### Directions
Update the lines between the one holding "mayoritarios en la" and the one holding "Además de los microorganismos, las enzimas", inclusive, so that "microorganismos" becomes "microbios" and nothing else changes.

### Dataset records
§ §
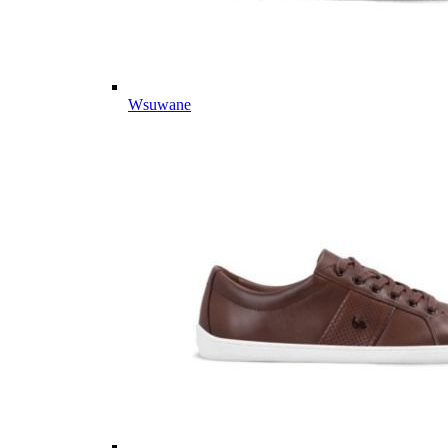
Wsuwane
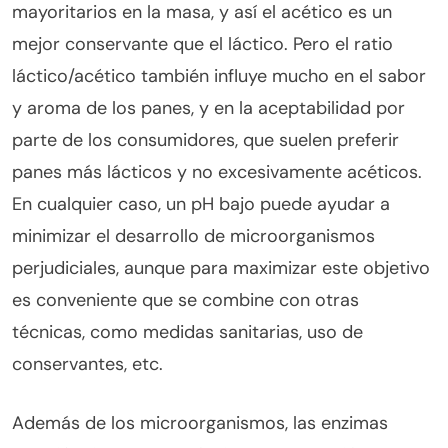
mayoritarios en la masa, y así el acético es un
mejor conservante que el láctico. Pero el ratio
láctico/acético también influye mucho en el sabor
y aroma de los panes, y en la aceptabilidad por
parte de los consumidores, que suelen preferir
panes más lácticos y no excesivamente acéticos.
En cualquier caso, un pH bajo puede ayudar a
minimizar el desarrollo de microorganismos
perjudiciales, aunque para maximizar este objetivo
es conveniente que se combine con otras
técnicas, como medidas sanitarias, uso de
conservantes, etc.
Además de los microorganismos, las enzimas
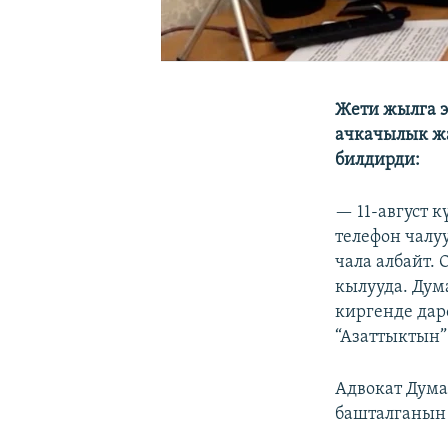
Жети жылга 
ачкачылык жа
билдирди:
— 11-август 
телефон чалуу
чала албайт.
кылууда. Дум
киргенде дар
“Азаттыктын”
Адвокат Дум
башталганын 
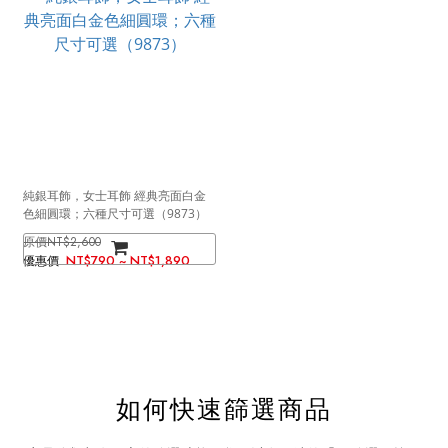
純銀耳飾，女士耳飾 經典亮面白金
色細圓環；六種尺寸可選（9873）
NT$2,600
NT$790 ~ NT$1,890
如何快速篩選商品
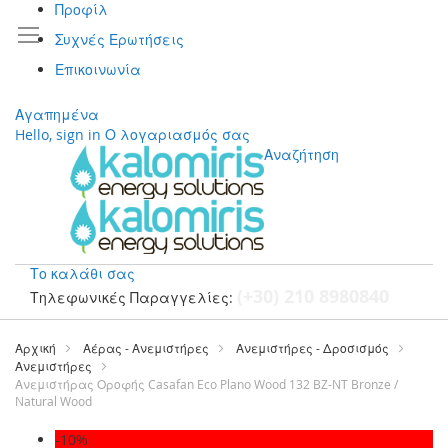
Προφίλ
Συχνές Ερωτήσεις
Επικοινωνία
Αγαπημένα
Hello, sign in
Ο λογαριασμός σας
Αναζήτηση
Το καλάθι σας
(+30) 210 8980840
Τηλεφωνικές Παραγγελίες:
Μετάβαση
στο
Αρχική
Αέρας - Ανεμιστήρες
Ανεμιστήρες - Δροσισμός
περιεχόμενο
Ανεμιστήρες
Ανεμιστήρας Οροφής Casafan Eco Plano Wood 132 BZ-NT Bronze /
Natural Wood
Μετάβαση
-10%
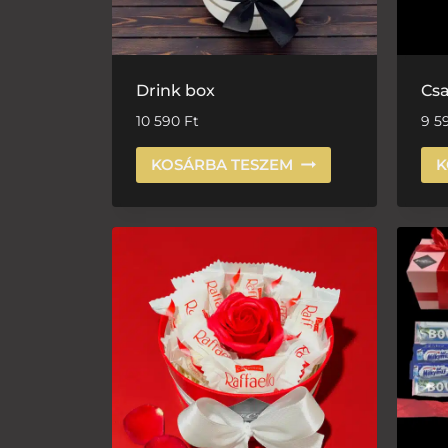
Drink box
Csa
10 590
Ft
9 5
KOSÁRBA TESZEM
K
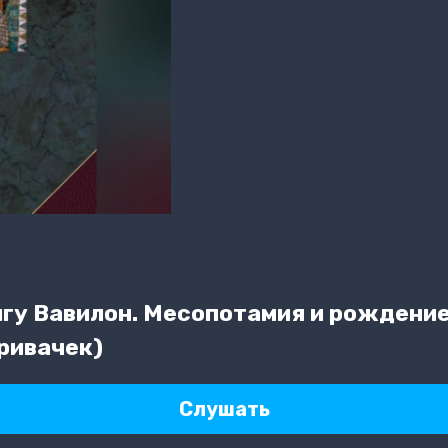
гу Вавилон. Месопотамия и рождение
Кривачек)
Слушать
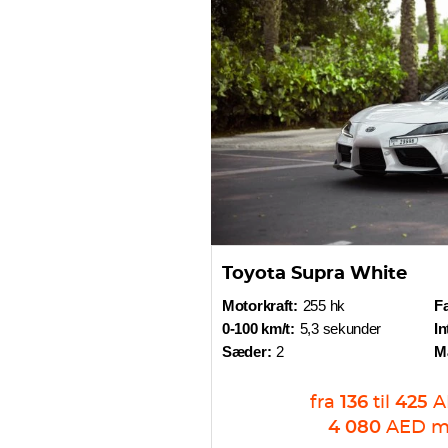
Toyota Supra White
Motorkraft:
255 hk
Fa
0-100 km/t:
5,3 sekunder
In
Sæder:
2
M
fra
136
til
425
A
4 080
AED
m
§ §
### Solution to this task
mayoritarios en la masa, y así el acético es un
mejor conservante que el láctico. Pero el ratio
láctico/acético también influye mucho en el sabor
y aroma de los panes, y en la aceptabilidad por
parte de los consumidores, que suelen preferir
panes más lácticos y no excesivamente acéticos.
En cualquier caso, un pH bajo puede ayudar a
minimizar el desarrollo de microbios
perjudiciales, aunque para maximizar este objetivo
es conveniente que se combine con otras
técnicas, como medidas sanitarias, uso de
conservantes, etc.
Además de los microbios, las enzimas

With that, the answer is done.